Aim of the task: Search the entries below for the word "degrees" and copy each line that has it.

Start of Data for this task

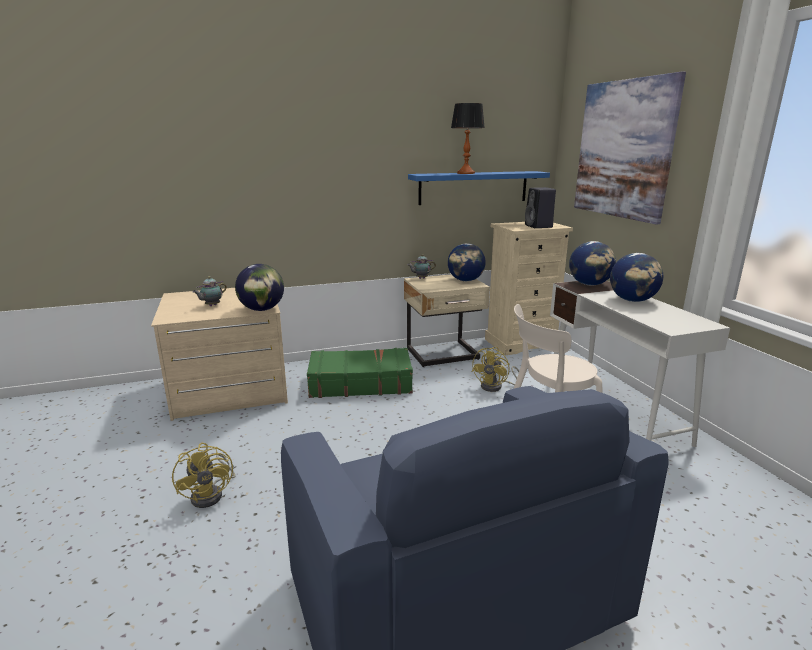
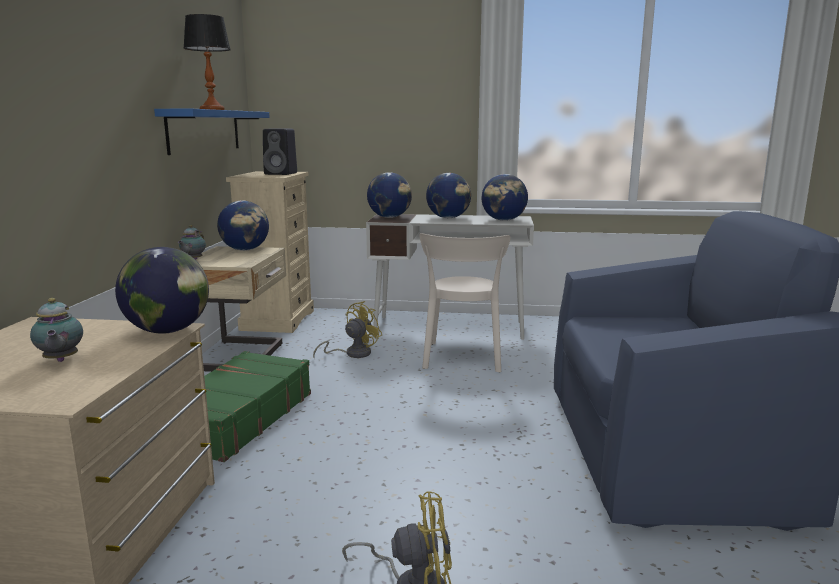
camera: 65 degrees left, 5 degrees down
(495, 387) = (352, 354): yellow fan -> yellow fan turned 105 degrees counterclockwise
(623, 149) = (359, 84): picture -> none
(669, 320) = (503, 220): none -> globe

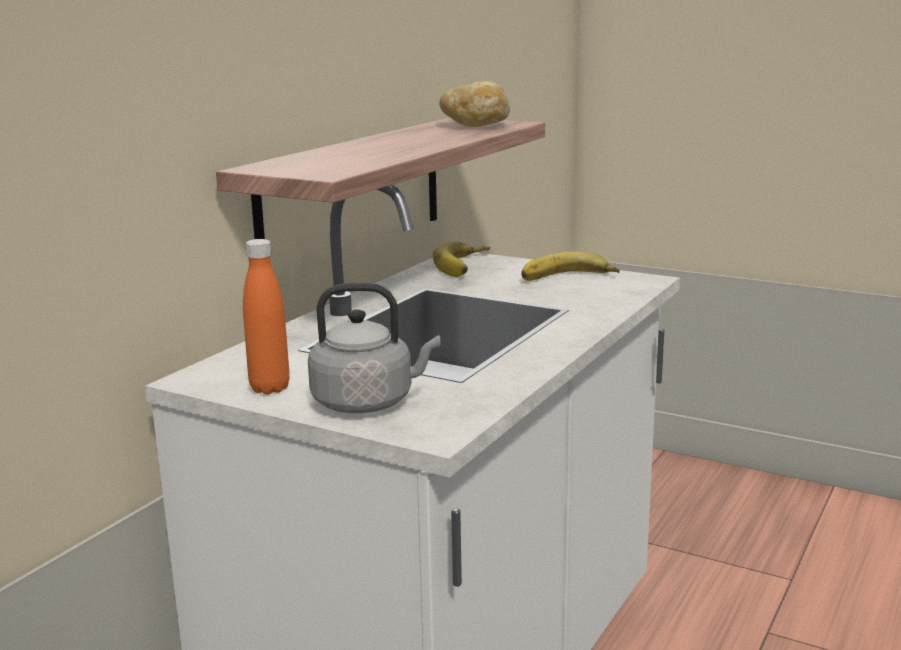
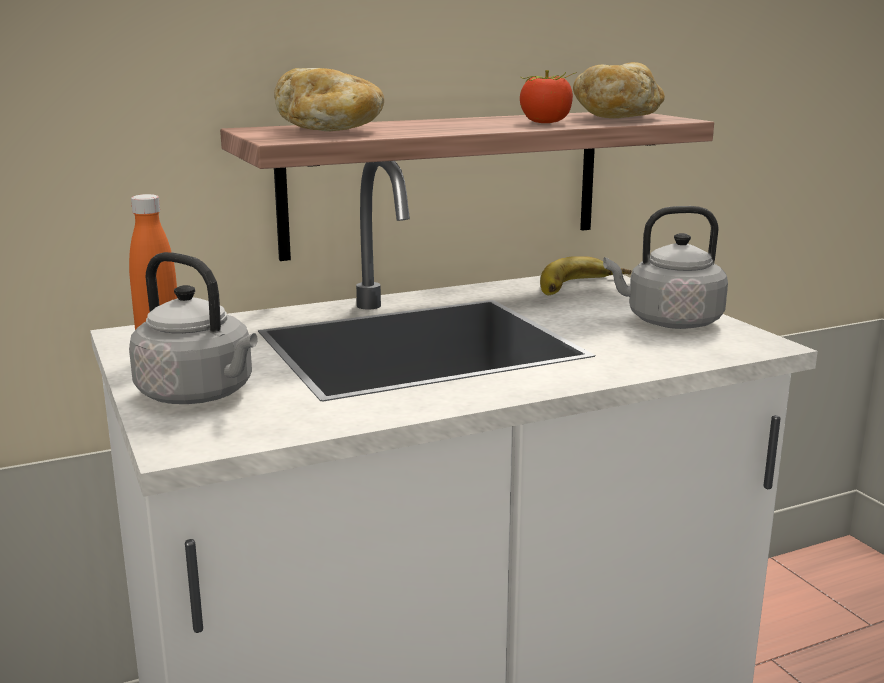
camera: 35 degrees right, 0 degrees up
(327, 162) = (331, 130): none -> bread
(448, 136) = (546, 122): none -> tomato
(568, 278) = (668, 322): banana -> grey kettle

End of Data for this task

Written reply:
camera: 65 degrees left, 5 degrees down
(495, 387) = (352, 354): yellow fan -> yellow fan turned 105 degrees counterclockwise
camera: 35 degrees right, 0 degrees up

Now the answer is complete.